Chociaż pierwsze myśliwce F-16 mają pojawić się na Ukrainie latem tego roku, to jednak już teraz Rosjanie mogą zobaczyć je na radarach, bo Ukraińcy symulują ich obecność, by ich zdezorientować.
Ukraińcy symulują dla Rosjan obecność na niebie myśliwców F-16 /123RF/PICSEL

Siły Zbrojne Ukrainy na ogromną skalę czynią przygotowania do pojawienia się na niebie amerykańskich myśliwców F-16. Jak ujawnił Oleksandr Musienko, szef Centrum Badań Wojskowo-Prawnych Ukrainy, jego ludzie dysponują technologią, dzięki której już teraz mogą symulować obecność tych maszyn i dezorganizować pracę rosyjskich dowódców oraz wpływać na pogorszenie się morale wśród żołnierzy wroga.

Reklama

Elektronika symulująca loty myśliwców F-16 nad Ukrainą jest instalowana na specjalnych balonach meteorologicznych i zwiadowczych. Urządzenia mogą emitować różne sygnały, które mogą doprowadzić do pojawienia się ostrzeżeń w rosyjskich systemach obrony i zwiadu o pojawieniu się szybko poruszających się bojowych samolotów.
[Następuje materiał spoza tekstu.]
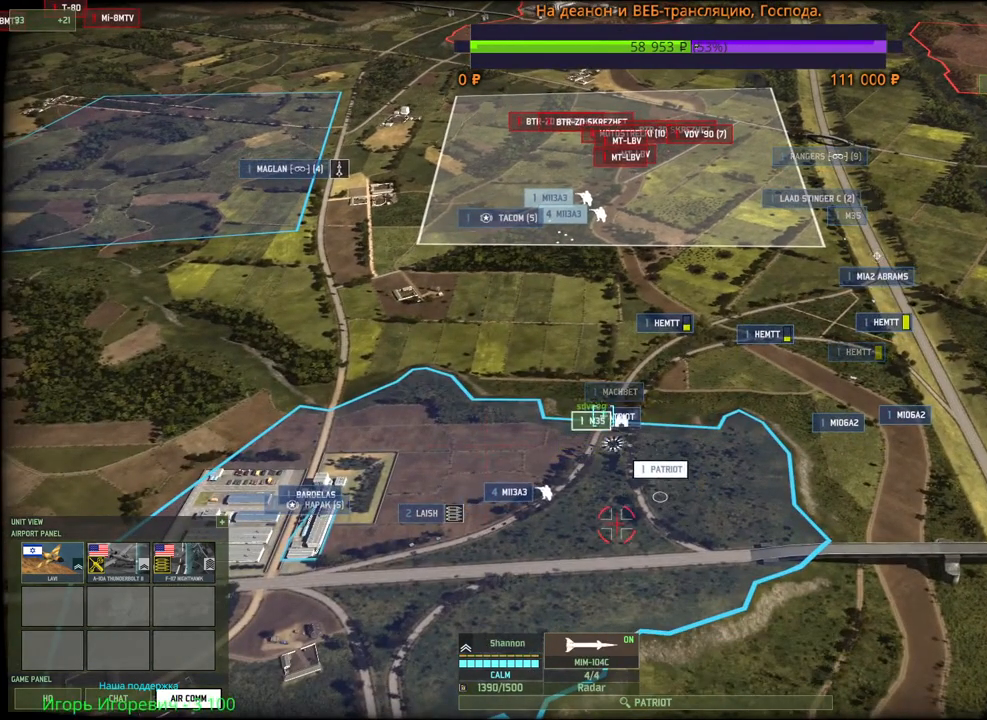
{"keys": [], "mouse": ["left"], "events": [[317, "mouse_left", "down"], [400, "mouse_left", "up"], [500, "mouse_left", "down"]]}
Rosjanie widzą na radarach myśliwce F-16 nad Ukrainą

— Mimo że balon leci powoli, nasze urządzenie symuluje dużą prędkość. Na radarze widać lot samolotu. Celem jest przeprowadzenie połączonych ataków, w tym ataków dronów, głębokich uderzeń, uderzeń na terytorium Rosji, aby wprowadzić w błąd obronę powietrzną wroga i ją wyczerpać — ujawnił Oleksandr Musienko serwisowi Defence Romania.

Takie zabiegi bardzo poważnie destabilizują pracę rosyjskiej armii. Jako że nie mogą oni wizualnie sprawdzić, czy rzeczywiście zbliża się do nich myśliwiec F-16, organizują swoją pracę w ten sposób, jakby naprawdę miało dojść do ataku. Takie przygotowania owocują utratą sił i środków na neutralizację nieistniejących celów powietrznych.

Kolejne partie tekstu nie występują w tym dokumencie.